(Dataset entries)
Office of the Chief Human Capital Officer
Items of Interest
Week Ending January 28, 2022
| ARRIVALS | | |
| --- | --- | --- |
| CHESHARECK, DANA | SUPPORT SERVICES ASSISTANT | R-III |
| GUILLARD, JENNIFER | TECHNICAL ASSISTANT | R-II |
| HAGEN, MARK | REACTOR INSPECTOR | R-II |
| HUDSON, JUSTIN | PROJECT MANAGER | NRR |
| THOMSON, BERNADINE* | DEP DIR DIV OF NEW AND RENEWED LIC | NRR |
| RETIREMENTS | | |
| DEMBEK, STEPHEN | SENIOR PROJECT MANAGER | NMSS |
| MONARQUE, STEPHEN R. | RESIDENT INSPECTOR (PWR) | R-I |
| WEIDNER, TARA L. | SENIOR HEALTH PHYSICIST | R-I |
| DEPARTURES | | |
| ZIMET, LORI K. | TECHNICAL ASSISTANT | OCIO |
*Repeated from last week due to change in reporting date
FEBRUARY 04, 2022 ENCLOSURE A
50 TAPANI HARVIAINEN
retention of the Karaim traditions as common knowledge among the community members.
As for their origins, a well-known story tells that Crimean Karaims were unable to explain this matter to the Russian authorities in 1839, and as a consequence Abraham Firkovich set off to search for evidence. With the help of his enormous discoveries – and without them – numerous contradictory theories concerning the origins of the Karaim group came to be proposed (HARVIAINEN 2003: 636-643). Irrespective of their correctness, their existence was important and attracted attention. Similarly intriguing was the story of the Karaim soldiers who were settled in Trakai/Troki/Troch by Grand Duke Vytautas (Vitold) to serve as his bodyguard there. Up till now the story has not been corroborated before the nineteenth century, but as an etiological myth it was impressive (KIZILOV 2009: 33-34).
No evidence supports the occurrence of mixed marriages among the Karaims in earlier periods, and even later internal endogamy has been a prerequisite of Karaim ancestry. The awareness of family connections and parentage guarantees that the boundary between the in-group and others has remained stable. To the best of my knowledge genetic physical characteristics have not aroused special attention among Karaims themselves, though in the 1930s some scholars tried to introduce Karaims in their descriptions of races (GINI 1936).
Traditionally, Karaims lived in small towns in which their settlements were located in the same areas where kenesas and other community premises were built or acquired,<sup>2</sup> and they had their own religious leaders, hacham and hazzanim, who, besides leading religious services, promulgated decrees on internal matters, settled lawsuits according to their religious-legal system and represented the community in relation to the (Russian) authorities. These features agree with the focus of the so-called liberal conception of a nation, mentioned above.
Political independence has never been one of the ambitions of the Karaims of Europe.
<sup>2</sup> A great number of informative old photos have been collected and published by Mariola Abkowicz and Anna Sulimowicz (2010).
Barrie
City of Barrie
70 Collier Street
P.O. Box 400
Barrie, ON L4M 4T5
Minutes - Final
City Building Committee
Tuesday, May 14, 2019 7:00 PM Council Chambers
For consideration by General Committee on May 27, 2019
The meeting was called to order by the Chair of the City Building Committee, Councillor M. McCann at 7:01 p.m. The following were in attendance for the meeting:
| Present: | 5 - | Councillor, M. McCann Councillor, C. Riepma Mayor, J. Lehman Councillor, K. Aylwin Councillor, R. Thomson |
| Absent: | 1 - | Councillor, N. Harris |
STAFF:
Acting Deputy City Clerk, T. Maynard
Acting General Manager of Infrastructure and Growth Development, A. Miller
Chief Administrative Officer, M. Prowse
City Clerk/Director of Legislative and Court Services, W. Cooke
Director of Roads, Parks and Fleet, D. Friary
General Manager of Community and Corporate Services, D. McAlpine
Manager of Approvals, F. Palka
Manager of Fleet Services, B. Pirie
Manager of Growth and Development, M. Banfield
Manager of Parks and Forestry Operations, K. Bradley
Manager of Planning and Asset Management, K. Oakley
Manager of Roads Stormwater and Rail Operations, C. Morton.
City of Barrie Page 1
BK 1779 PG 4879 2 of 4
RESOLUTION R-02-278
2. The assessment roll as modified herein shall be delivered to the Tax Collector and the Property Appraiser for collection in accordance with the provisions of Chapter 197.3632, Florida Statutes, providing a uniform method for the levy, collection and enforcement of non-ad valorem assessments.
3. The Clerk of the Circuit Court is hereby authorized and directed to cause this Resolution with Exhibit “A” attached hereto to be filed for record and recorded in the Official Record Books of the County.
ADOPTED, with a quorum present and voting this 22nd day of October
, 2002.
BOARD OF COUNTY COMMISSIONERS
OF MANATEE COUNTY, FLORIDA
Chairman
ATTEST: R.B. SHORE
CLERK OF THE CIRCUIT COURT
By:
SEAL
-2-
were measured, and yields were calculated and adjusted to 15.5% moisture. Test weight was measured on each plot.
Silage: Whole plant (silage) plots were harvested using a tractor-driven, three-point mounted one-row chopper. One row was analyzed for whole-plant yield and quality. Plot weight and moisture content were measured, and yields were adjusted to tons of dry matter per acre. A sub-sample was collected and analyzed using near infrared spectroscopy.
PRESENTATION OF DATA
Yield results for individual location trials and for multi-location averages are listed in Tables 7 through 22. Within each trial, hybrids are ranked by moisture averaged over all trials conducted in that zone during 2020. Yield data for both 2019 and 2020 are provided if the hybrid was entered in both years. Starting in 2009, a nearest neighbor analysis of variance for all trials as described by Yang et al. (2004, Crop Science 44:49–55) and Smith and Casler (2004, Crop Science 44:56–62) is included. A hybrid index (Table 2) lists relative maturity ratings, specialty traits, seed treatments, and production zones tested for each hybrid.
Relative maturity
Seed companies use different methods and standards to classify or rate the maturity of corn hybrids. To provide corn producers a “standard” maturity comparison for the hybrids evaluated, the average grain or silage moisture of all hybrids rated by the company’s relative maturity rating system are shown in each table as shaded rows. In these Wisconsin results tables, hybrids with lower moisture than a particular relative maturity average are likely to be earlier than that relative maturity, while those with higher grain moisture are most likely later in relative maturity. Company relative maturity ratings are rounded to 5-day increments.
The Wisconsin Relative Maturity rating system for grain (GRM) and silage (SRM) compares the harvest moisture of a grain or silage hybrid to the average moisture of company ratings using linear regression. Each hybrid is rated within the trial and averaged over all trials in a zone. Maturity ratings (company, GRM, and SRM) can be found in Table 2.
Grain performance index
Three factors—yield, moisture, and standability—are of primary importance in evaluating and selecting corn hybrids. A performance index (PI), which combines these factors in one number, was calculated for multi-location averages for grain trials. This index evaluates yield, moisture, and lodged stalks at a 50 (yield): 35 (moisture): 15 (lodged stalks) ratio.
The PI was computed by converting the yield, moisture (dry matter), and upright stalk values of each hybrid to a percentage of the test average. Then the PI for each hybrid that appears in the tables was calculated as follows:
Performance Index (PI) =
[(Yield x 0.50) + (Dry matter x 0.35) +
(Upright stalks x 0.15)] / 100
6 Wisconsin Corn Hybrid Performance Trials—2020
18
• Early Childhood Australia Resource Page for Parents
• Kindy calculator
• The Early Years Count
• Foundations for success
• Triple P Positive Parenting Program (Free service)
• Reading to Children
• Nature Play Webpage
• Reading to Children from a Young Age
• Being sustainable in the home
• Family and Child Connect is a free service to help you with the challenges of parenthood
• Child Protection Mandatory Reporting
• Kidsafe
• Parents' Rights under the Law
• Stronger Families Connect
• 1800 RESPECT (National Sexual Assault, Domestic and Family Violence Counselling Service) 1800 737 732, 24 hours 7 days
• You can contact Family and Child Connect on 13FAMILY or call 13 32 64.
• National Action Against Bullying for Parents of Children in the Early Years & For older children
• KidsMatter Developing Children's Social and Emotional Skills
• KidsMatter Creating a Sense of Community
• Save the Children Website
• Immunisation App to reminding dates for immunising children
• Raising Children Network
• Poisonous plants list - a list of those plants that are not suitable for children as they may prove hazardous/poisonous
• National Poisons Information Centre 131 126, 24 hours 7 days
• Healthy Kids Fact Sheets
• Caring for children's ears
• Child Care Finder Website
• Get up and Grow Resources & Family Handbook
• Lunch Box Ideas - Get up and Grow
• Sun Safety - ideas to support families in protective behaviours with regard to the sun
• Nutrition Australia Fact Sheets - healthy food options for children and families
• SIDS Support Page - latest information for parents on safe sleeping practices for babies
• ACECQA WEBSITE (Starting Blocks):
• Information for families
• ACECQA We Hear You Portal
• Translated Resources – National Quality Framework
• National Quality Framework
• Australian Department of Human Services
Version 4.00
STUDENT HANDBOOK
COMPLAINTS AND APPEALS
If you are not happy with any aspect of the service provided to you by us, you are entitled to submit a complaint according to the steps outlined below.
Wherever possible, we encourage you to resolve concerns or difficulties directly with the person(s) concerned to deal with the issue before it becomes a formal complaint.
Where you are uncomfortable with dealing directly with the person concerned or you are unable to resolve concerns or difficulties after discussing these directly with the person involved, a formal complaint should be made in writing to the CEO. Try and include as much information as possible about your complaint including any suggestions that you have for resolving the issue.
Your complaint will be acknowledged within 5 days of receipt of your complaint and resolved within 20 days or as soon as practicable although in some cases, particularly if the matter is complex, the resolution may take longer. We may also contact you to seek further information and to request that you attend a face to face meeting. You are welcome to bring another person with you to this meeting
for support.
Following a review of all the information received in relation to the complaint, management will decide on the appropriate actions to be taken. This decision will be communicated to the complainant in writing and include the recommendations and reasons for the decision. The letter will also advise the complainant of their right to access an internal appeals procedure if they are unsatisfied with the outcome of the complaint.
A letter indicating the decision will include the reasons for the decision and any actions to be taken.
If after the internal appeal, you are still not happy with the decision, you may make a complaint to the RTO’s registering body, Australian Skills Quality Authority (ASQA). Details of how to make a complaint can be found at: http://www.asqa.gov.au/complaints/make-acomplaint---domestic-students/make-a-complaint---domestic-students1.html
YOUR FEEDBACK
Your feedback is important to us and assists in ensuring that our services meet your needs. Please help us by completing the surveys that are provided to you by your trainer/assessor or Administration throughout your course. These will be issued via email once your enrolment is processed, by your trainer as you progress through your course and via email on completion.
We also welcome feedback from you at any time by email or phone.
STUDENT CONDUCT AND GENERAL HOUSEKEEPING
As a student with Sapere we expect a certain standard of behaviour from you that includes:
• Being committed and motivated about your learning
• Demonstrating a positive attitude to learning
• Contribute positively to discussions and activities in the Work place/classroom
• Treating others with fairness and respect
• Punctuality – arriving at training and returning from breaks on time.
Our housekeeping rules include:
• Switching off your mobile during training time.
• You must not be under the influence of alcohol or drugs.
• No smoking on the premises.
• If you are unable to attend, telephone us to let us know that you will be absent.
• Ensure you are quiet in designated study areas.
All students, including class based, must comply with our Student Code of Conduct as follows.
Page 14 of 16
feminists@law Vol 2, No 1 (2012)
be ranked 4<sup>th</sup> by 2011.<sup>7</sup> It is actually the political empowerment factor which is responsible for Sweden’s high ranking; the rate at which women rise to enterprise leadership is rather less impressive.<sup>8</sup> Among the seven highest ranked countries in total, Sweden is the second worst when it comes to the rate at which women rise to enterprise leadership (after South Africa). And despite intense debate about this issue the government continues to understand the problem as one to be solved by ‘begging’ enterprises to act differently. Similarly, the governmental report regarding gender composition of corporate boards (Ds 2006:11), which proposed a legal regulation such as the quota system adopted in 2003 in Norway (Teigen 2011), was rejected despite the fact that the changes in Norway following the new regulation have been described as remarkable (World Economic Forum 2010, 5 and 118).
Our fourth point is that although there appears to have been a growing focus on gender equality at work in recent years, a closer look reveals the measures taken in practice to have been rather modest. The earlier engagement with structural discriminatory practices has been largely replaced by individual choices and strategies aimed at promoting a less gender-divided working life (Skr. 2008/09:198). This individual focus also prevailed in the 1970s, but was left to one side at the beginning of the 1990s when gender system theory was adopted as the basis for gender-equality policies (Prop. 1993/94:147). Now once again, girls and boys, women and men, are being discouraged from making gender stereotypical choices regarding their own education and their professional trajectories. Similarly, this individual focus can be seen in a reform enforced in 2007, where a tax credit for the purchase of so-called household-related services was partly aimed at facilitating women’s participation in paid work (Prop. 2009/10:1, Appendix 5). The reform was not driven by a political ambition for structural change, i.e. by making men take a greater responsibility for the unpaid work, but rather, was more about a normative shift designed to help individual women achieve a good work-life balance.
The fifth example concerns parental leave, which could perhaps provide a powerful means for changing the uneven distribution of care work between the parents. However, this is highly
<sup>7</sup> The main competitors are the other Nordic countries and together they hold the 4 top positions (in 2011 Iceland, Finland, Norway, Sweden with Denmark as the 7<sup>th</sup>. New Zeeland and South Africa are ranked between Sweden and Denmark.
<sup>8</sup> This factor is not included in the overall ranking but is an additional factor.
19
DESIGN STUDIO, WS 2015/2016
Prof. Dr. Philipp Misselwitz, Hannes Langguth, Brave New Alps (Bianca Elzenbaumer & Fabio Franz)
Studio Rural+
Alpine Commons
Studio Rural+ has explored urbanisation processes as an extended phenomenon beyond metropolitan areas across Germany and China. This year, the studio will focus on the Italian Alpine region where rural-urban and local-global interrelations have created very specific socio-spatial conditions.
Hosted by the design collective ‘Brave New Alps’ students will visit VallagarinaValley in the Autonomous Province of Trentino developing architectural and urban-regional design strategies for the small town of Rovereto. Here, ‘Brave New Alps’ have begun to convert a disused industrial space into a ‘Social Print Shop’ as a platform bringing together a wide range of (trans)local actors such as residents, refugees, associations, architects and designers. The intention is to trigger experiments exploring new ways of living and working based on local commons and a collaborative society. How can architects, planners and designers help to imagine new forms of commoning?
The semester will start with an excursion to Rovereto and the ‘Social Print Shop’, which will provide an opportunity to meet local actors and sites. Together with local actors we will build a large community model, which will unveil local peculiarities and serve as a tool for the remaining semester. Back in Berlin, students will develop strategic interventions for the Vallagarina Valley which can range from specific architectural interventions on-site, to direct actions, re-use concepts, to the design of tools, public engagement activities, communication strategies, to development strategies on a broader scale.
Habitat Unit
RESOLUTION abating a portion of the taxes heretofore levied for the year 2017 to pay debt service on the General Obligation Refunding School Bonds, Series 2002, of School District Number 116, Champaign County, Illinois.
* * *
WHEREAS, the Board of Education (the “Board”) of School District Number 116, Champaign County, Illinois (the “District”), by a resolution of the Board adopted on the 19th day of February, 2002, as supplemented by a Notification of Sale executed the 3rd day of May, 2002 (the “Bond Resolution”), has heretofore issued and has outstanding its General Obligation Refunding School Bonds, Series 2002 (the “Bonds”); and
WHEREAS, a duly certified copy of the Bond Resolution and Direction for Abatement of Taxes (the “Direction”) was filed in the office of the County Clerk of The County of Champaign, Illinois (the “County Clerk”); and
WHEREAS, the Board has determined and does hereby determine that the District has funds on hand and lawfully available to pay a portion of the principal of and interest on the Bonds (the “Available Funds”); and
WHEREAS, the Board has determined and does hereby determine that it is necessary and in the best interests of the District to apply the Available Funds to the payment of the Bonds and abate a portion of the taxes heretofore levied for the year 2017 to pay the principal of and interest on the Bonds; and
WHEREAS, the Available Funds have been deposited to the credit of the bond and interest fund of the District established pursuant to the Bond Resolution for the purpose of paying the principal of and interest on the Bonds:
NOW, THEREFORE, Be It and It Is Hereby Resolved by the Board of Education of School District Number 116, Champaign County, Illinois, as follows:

• [What the task asks]: Each line from the one containing "RESOLUTION abating a" to the close of the records must appear in the output exactly, and no other line.

• [Task answer]:
RESOLUTION abating a portion of the taxes heretofore levied for the year 2017 to pay debt service on the General Obligation Refunding School Bonds, Series 2002, of School District Number 116, Champaign County, Illinois.
* * *
WHEREAS, the Board of Education (the “Board”) of School District Number 116, Champaign County, Illinois (the “District”), by a resolution of the Board adopted on the 19th day of February, 2002, as supplemented by a Notification of Sale executed the 3rd day of May, 2002 (the “Bond Resolution”), has heretofore issued and has outstanding its General Obligation Refunding School Bonds, Series 2002 (the “Bonds”); and
WHEREAS, a duly certified copy of the Bond Resolution and Direction for Abatement of Taxes (the “Direction”) was filed in the office of the County Clerk of The County of Champaign, Illinois (the “County Clerk”); and
WHEREAS, the Board has determined and does hereby determine that the District has funds on hand and lawfully available to pay a portion of the principal of and interest on the Bonds (the “Available Funds”); and
WHEREAS, the Board has determined and does hereby determine that it is necessary and in the best interests of the District to apply the Available Funds to the payment of the Bonds and abate a portion of the taxes heretofore levied for the year 2017 to pay the principal of and interest on the Bonds; and
WHEREAS, the Available Funds have been deposited to the credit of the bond and interest fund of the District established pursuant to the Bond Resolution for the purpose of paying the principal of and interest on the Bonds:
NOW, THEREFORE, Be It and It Is Hereby Resolved by the Board of Education of School District Number 116, Champaign County, Illinois, as follows:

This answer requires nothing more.